For the fainthearted . . .

A persistent failure

There was a pang of disappointment this evening driving across the Carlow-Kilkenny border.  The road passed through a parish where I had been assured I would be appointed; a parish which was not thirty miles away from my wife and family.  The parish did not want me, a familiar experience in times past, and the assurances crumbled into nothingness.

Most of the past fifteen years has been about failure.  Failing to be appointed to a post in Co Fermanagh in 1995, where Katharine and I might have had contiguous parishes.  Failing to cope with the strain of a large urban parish in east Antrim.  Failing efforts to bring new ways of being the church to a parish in south Dublin.

Back in 2003, my parish had embarked upon an ambitious project with two neighbouring parishes. I saw the project as our path into the future. Through engaging an evangelist in 2004, we were going to consolidate our existing churches and build firm foundations for going out with the Good News. The whole project fell apart at the beginning of 2006, when it became clear that my own church was less than enthusiastic about what was being attempted and that the parish accounts had slid deeply onto the red.

There was no strategy with which to move into the future; and few people to implement any plans there might be.

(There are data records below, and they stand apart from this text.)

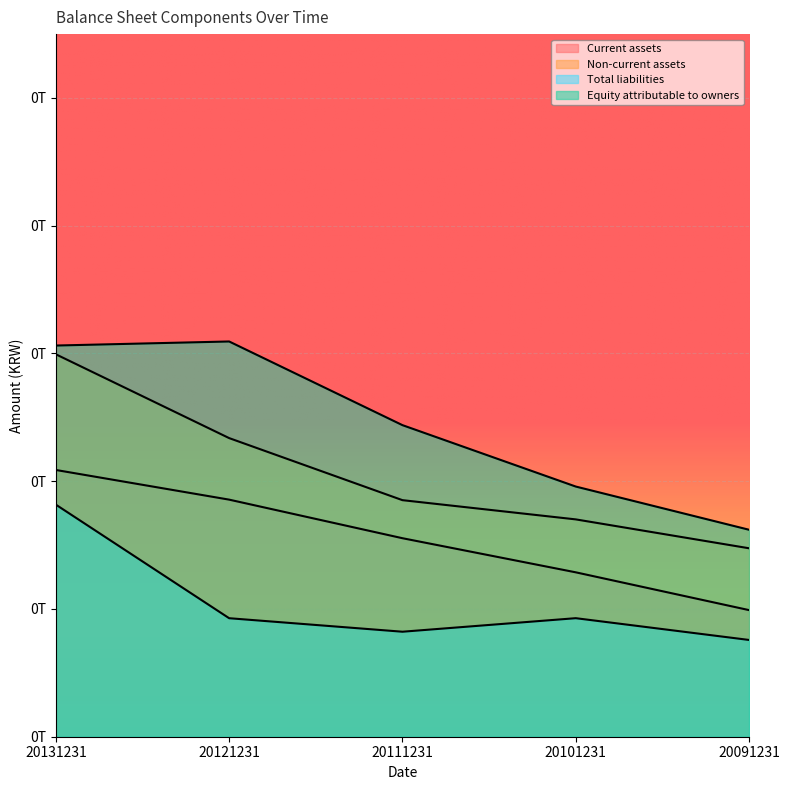

Reading left to right, what are all the values shown in this chart?

Current assets: 20131231=41762644113	20121231=37117954380	20111231=31078974505	20101231=25738160772	20091231=19822056107
Non-current assets: 20131231=59873627628	20121231=46751378915	20111231=37035393107	20101231=34025672137	20091231=29503226592
Total liabilities: 20131231=36335558379	20121231=18553631416	20111231=16438659683	20101231=18558102744	20091231=15150496715
Equity attributable to owners: 20131231=61243665936	20121231=61878914801	20111231=48779816826	20101231=39166871291	20091231=32402233724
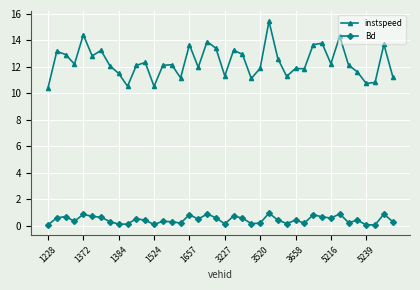

How many lines are shown in the chart?

2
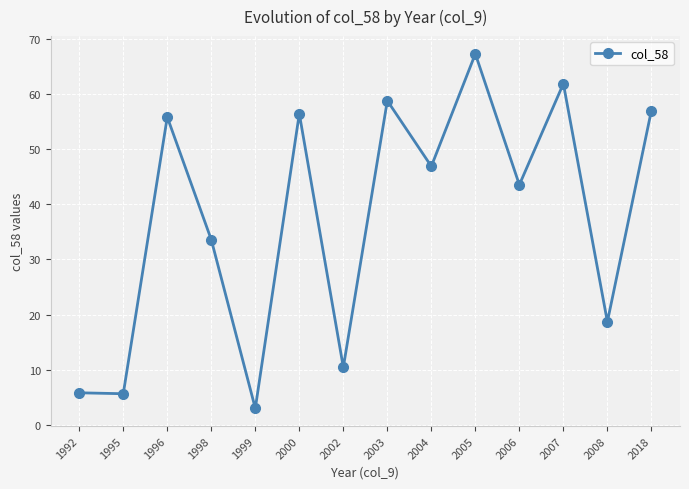

At which category does the data reach its first local peak?

1996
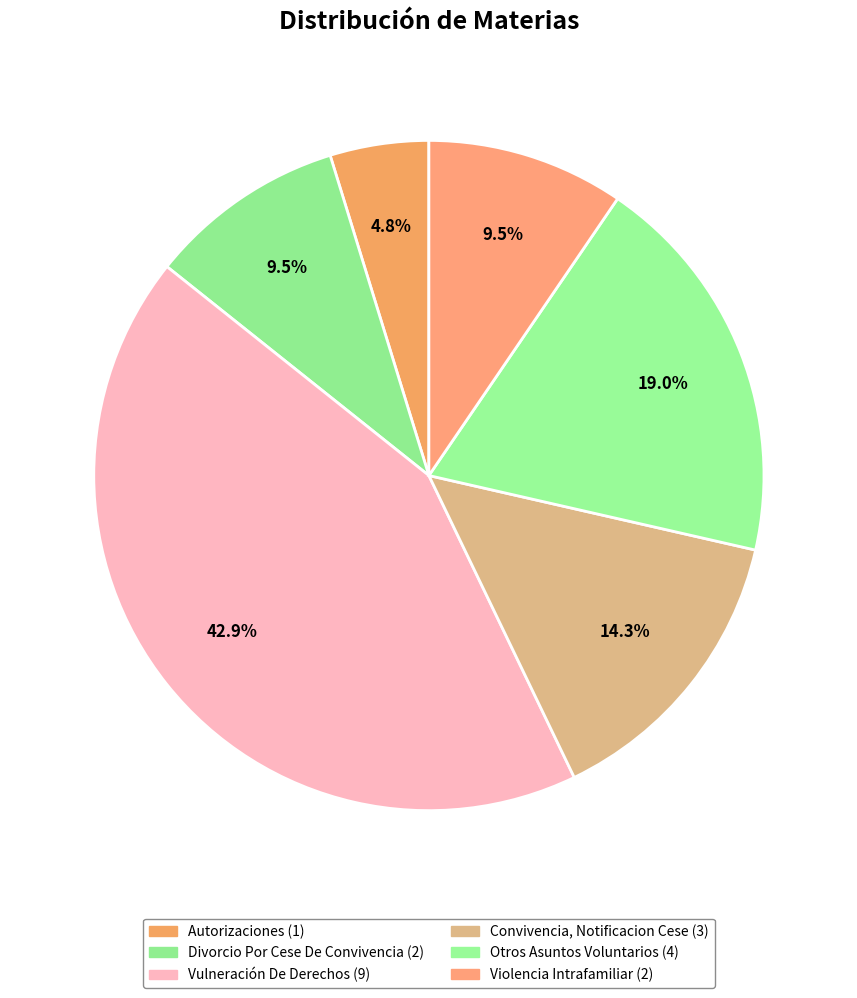

What is the ratio of the value at Otros Asuntos Voluntarios to the value at Convivencia, Notificacion Cese?

1.3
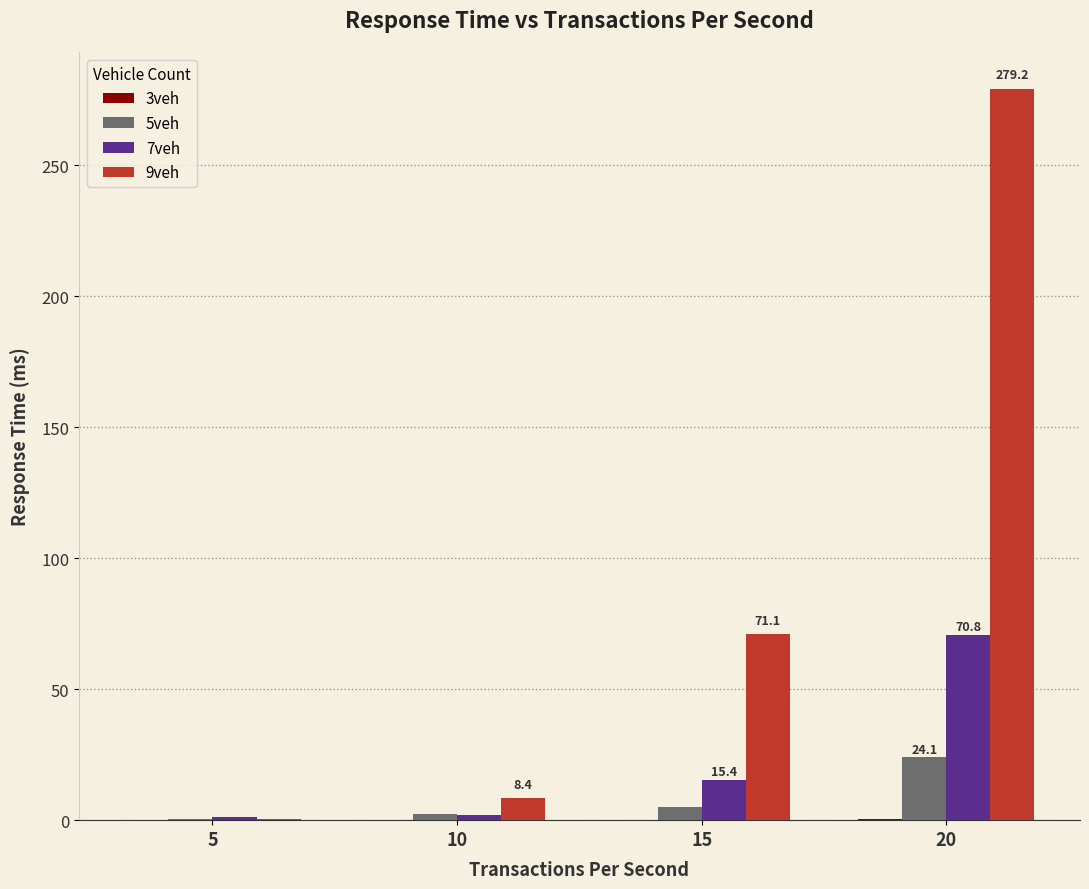

What is the sum of all 7veh values?

89.4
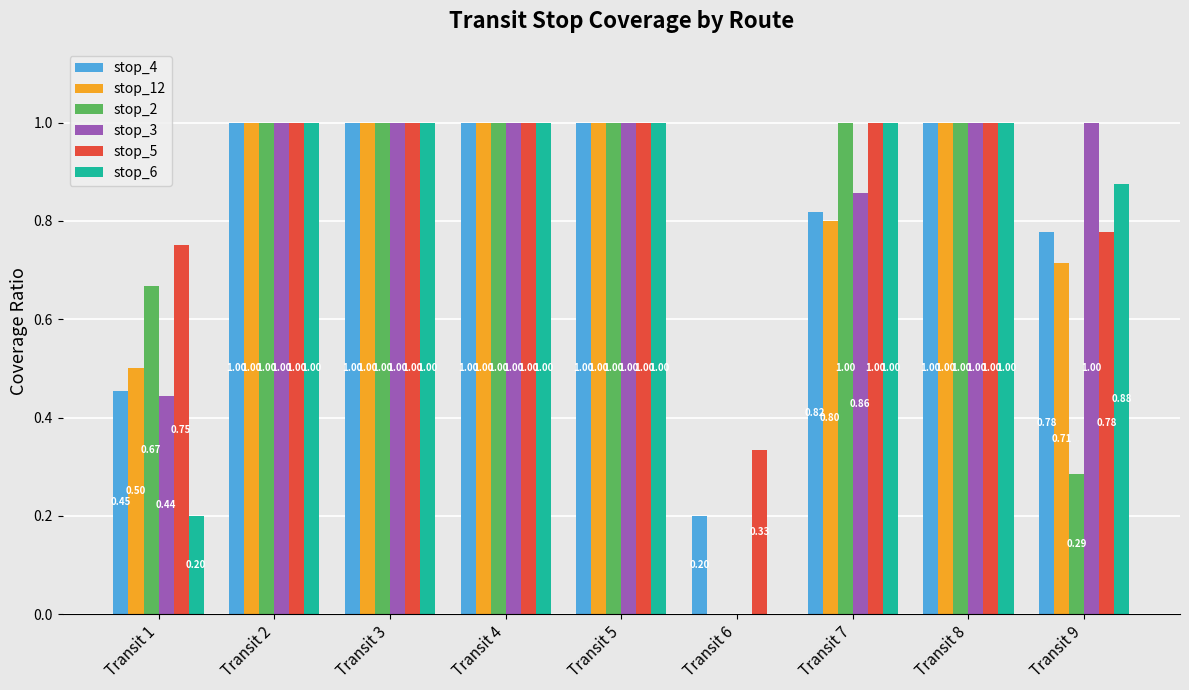

What is the approximate value of stop_4 at Transit 3?

1.0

There were no indications that the downward slide that has been experienced in church after church in England was not going to be repeated.  In the four years since, the situation only became worse.

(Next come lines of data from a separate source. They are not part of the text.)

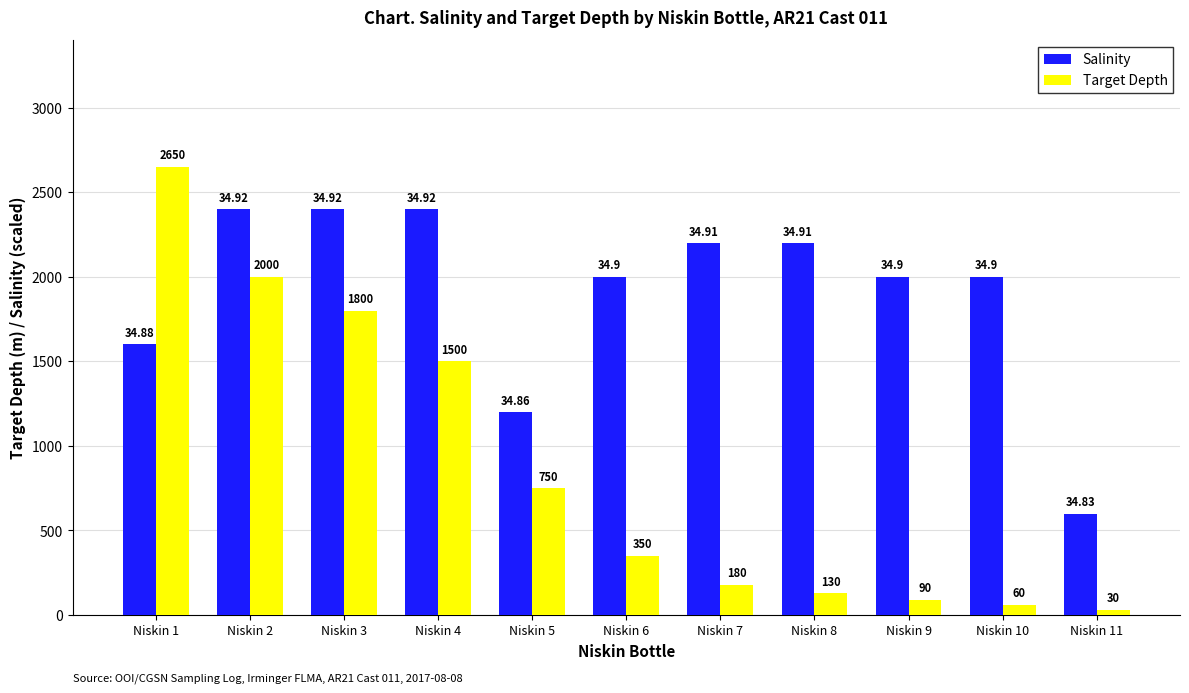

Rank the series by their maximum value, from lowest to highest.

Salinity, Target Depth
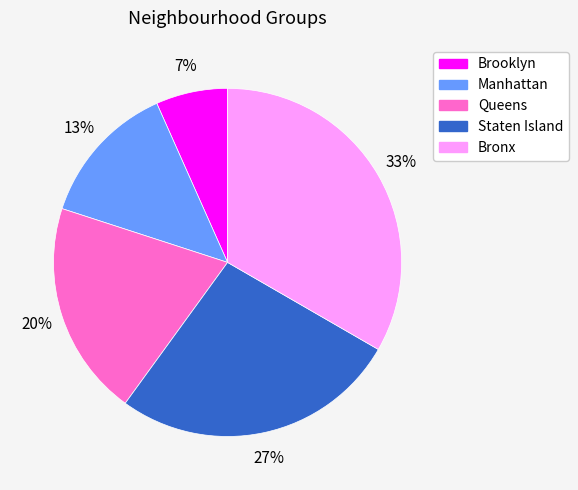

To the nearest percent, what is the average slice percentage?

20%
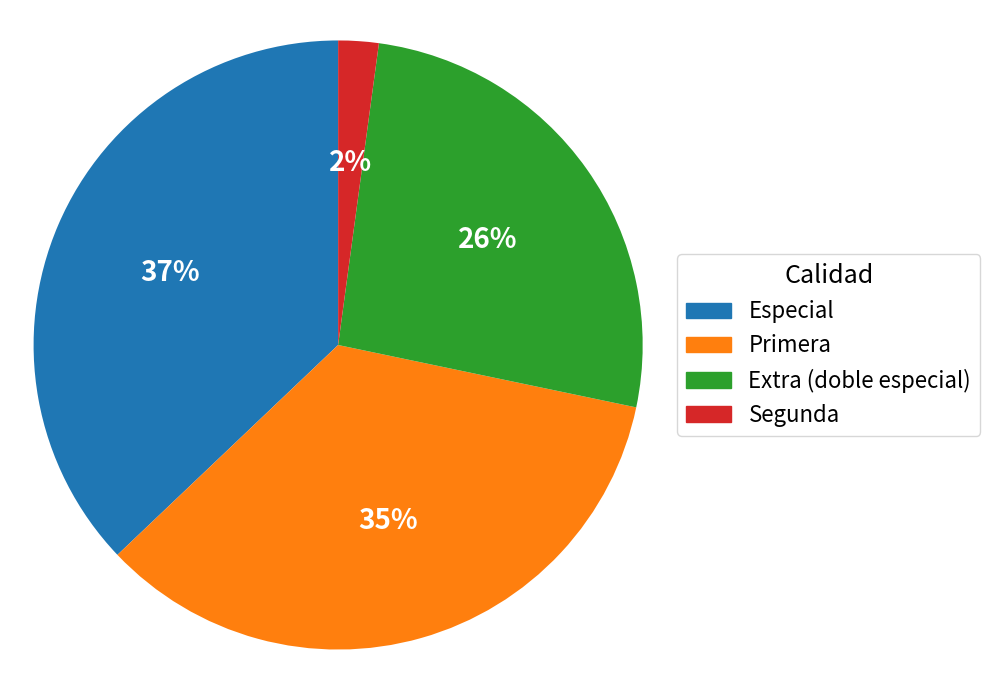

How many segments does this pie chart have?

4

Ministry has become about holding on, hoping that something might happen.  Asked by the bishop yesterday, “how are things?” I endeavoured to respond truthfully, “Unexciting”.

Surviving, getting by, is not an uncommon experience in the Bible. There are many moments in the Old Testament when the faithful are left just holding on. In the days of Elijah, even though Elijah was not the last of the faithful, as he thought, there were still only seven thousand left. The years in Babylon for the exiles cannot have been easy and must have been harder for those who were not taken into exile, but were left in the land without nation and without leaders.

No matter how tempting it might be to sing the laments of the Exile, Christians are not meant to be people of the Old Testament; we are meant to be people of the resurrection. Our faith is not that of a nation, it is meant to be the faith of people whose hearts have been challenged and changed.

The words of a wise old cleric in times past come once more to mind, “We are not called to be successful we are called to be faithful”.